In a base case scenario that assumes de-escalation of Iran war, global brokerage Macquarie expects prices to remain elevated, with Brent finding support in the $85–$90 range and gradually inching back towards $110 as flows through the Strait of Hormuz normalise only slowly.
Echoing this cautious outlook, Ajit Mishra, Senior Vice President at Religare Broking, noted that the ceasefire is limited to two weeks and a full return to pre-war levels of $70–$75 could take months. In the near term, he does not expect a sharp correction, pegging crude in the $80–$85 range on the downside and $95–$100 on the upside, with a gradual move towards $80 possible over time if supply conditions improve and demand softens.
Persistent supply tightness, infrastructure damage, and a sustained geopolitical risk premium, are major factors behind the new base. Domestic brokerage Ambit further highlights a physical market deficit of around 7 mbd and the need for urgent strategic petroleum reserve restocking, suggesting that the current shock represents not a temporary spike, but a deeper repricing of geopolitical risk across the global energy supply chain.
How is India positioned?
Valuations attractive: Some market veterans see these weak conditions as a potential turning point. The Nifty’s 12-month forward P/E has compressed to 17x, close to its pre-Covid (January 2015–20) average and at a 12% discount to the last five-year average, according to Jefferies. The index is down 12% year-to-date and has remained flat over the past two years, bringing valuations to roughly one standard deviation below the 10-year average.
Sanjeev Prasad, Managing Director and Co-Head at Kotak Institutional Equities, said earnings downgrades for FY2027E and FY2028E could remain limited if the Iran-Israel/US conflict ends within the next 2–3 weeks and oil and gas supply conditions improve over the coming months.
Will FIIs make a comeback? Foreign institutional investors (FIIs) have unleashed an unprecedented retreat from Indian equities, ripping nearly Rs 1.2 lakh crore, over $12 billion, out of Dalal Street in March alone, marking the worst monthly selloff in the market’s history. V K Vijayakumar, Chief Investment Strategist at Geojit said: If their sustained selling strategy is to change, there should be an end to the hostilities in West Asia and decline in crude prices.”
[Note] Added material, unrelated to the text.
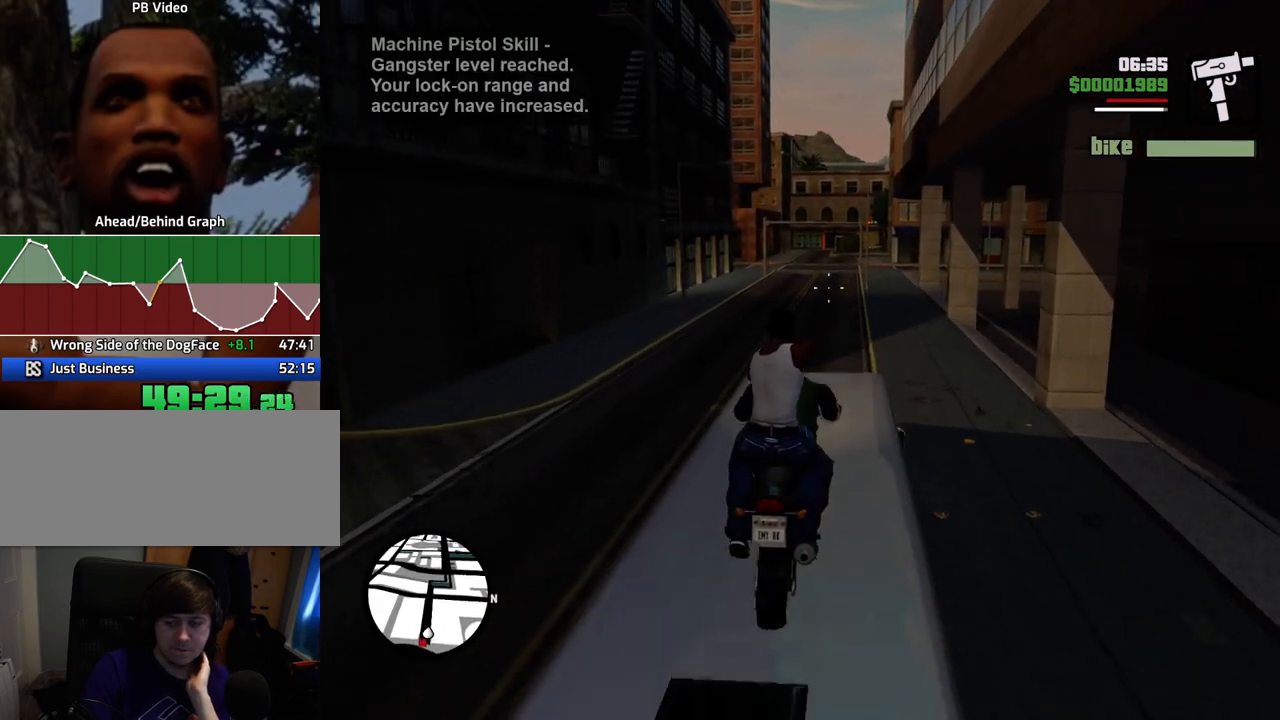
{"keys": [], "mouse": [], "events": []}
Sahil Kapoor of DSP Mutual fund highlights what foreign investors now see: more reasonable valuations, pockets of cheap quality stocks in large liquid firms, and an Indian rupee near one of its weakest real effective exchange rate levels in years. Critically, many of India’s macro stresses appear near their peak—meaning they’re more likely priced in than ignored.
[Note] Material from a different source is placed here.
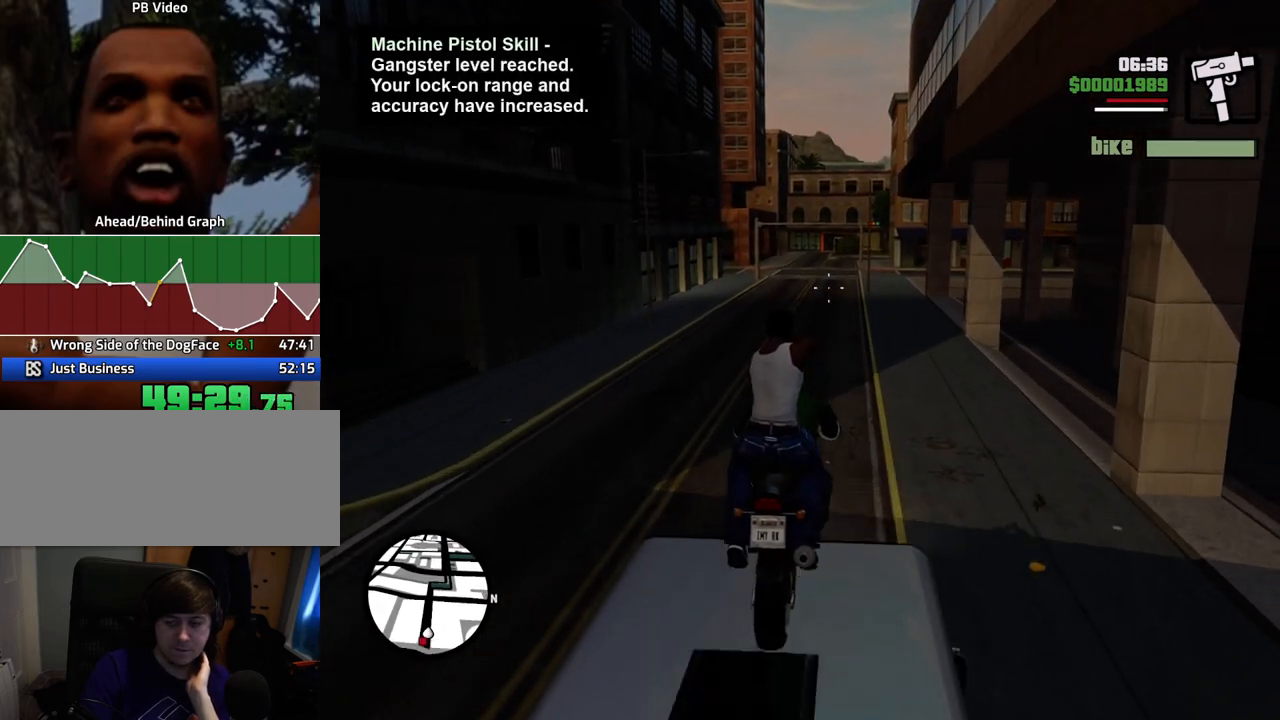
{"keys": [], "mouse": [], "events": []}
Mishra said crude remains a factor from an economic standpoint, but valuations and the earnings season will play a bigger role in driving foreign flows. He expects selective participation rather than broad-based buying.
RBI intervention and ceasefire to help Rupee? – Directives by the RBI earlier to curb excessive speculation in the currency markets have yielded results and the rupee has appreciated to 92.59 levels from 95.30 touched on March 30.
USD/INR is currently trading near the 92.6 level after cooling from highs around 94.8, supported by RBI intervention and easing geopolitical tensions. A move above 93 could push the pair toward 93.5–93.8. On the downside, immediate support is placed at 92.4, with stronger support near 92.2. The near-term structure indicates mild rupee strength supported by improving global sentiment.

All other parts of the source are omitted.